We love the glorious shimmering bark of the E. salubris, the Gimlet or if Michael Whitehead of Melbourne University had his way, the “sexy gum”.  For the second year in a row a West Australian eucalypt took out the mantle of Eucalypt of the Year not in any small part due to the social media efforts of the wonderful Richard McLennan and his “Gimlet Groupies”.

We were pleased to have the Gimlet highlighted as a means of raising awareness to the plight of the Great Western Woodlands. 

Image courtesy of Richard McLennan

 

 

 

 

2020 Winner - The Stunning Illyarrie - Eucalyptus ethrocorys

2020 Winner - The Stunning Illyarrie - Eucalyptus ethrocorys

It’s one of the most distinctive of all the eucalypts, with its dark red bud caps, bright yellow flowers arranged in four tufts, and heavy, woody fruits. It’s totally unique, and not closely-related to any other species of eucalypt.

You can find the Illyarrie in its native home on the west coast of Australia, between Perth and Shark Bay, where it grows on almost pure limestone. However, it’s often planted ornamentally in cities such as Perth, Adelaide, Melbourne, and Alice Springs. The species is very tolerant of drought and rapidly responds to fire by reshooting new growth from the trunk and branches.

 

2019 Winner - The Tenacious Snow Gum - Eucalyptus pauciflora

2019 Winner - The Tenacious Snow Gum - Eucalyptus pauciflora

For many, the image of Snow Gums, with their limbs, over which reds, whites, yellows, greens and greys flow like rivulets, partially buried under snow or in bent, windswept shapes on saddles, is synonymous with the Australian high country; yet this species grows from southern Queensland to Tasmania in diverse environmental conditions. Many Snow Gums will never see snow, though all will be dusted with their own snowfall of simple white flowers (the specific name pauciflora (‘few flowers’) is a misnomer). Across latitudes and altitudes, the species explores many forms. As well as the twisted mallee form synonymous with the windy, scorching or frosted high country, the species can grow as a thick, single-trunked forest tree up to 30 m.

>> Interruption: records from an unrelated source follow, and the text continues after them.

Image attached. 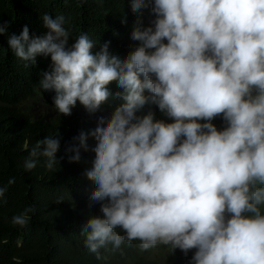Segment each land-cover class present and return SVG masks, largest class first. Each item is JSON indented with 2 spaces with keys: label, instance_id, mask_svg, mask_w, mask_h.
I'll return each instance as SVG.
<instances>
[{
  "label": "clouds",
  "instance_id": "1",
  "mask_svg": "<svg viewBox=\"0 0 264 264\" xmlns=\"http://www.w3.org/2000/svg\"><path fill=\"white\" fill-rule=\"evenodd\" d=\"M150 2L155 19L143 27L138 18L131 39L140 44L123 59L109 53L110 42L93 54L83 32L69 46L63 15H43L44 36L30 38L25 25L8 39L28 65L50 56L39 87L55 92L60 114L71 115L77 101L89 114L121 101L78 137L85 151L88 135L96 141L84 175L95 185L89 206L99 203L103 213L82 225L85 247L100 259L109 244L139 241L141 251L195 249L190 264H264V0ZM131 7L139 12L146 0ZM113 81L122 92L110 90ZM146 105L172 122L151 107L138 115ZM218 116L222 130L212 123ZM57 137L37 140L24 167L43 156L53 169ZM72 150L70 162H78L80 150ZM33 211L12 224L26 226Z\"/></svg>",
  "mask_w": 264,
  "mask_h": 264
},
{
  "label": "trees",
  "instance_id": "2",
  "mask_svg": "<svg viewBox=\"0 0 264 264\" xmlns=\"http://www.w3.org/2000/svg\"><path fill=\"white\" fill-rule=\"evenodd\" d=\"M146 4L134 12L131 0H0V24L6 25L0 35V187L6 189L0 198V264H190L195 249L187 255L164 245L141 251L139 241H133L116 250L109 244L99 250L101 258L97 259L85 247L82 225L92 215L103 217V213L99 203L89 206L95 185L84 175L94 159L96 141L88 135L85 151L78 137L94 130L100 116L110 118L121 101L110 98L95 114L77 101L71 115L60 114L54 106L55 92L39 87L43 73L50 70V56L38 55L36 63L28 65L8 44L9 37L19 35L25 25L30 38L44 36L49 30L42 17L48 13L53 18L65 16L64 26L71 32L69 46L83 32L95 43L93 54L110 42L109 53L123 59L140 44L131 39L138 18L143 27L155 19L152 3L146 0ZM108 87L113 93L123 91L115 81ZM145 95H150L147 90ZM149 107L156 119L172 122L156 105H146L137 114ZM212 123L218 130L226 126L220 116ZM46 136L60 140L53 169L45 167L43 156L34 158V169H26L31 148ZM74 148L80 150L78 162L69 159L75 155ZM11 179L15 182L9 184ZM30 206L34 211L28 213L27 225H13L11 218Z\"/></svg>",
  "mask_w": 264,
  "mask_h": 264
},
{
  "label": "rangeland",
  "instance_id": "3",
  "mask_svg": "<svg viewBox=\"0 0 264 264\" xmlns=\"http://www.w3.org/2000/svg\"><path fill=\"white\" fill-rule=\"evenodd\" d=\"M107 119V117H105ZM98 119V118H97Z\"/></svg>",
  "mask_w": 264,
  "mask_h": 264
}]
</instances>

Image courtesy Catherine Cavallo

 

 

 

 

2018 Inaugural Winner - the Majestic River Red Gum - Eucalyptus camaldulensis

2018 Inaugural Winner - the Majestic River Red Gum - Eucalyptus camaldulensis

With the most widespread distribution of any eucalypt in Australia, the river red gum is one of our best known Australian plants and has been celebrated in art, music, poetry and prose.

In flooded rivers, their roots protect young fish from predators, while high in the branches birds and possums play.  A scar or broken bough becomes a hollow home for marsupial, reptile or bird and submerged logs host giant barramundi and Murray cod.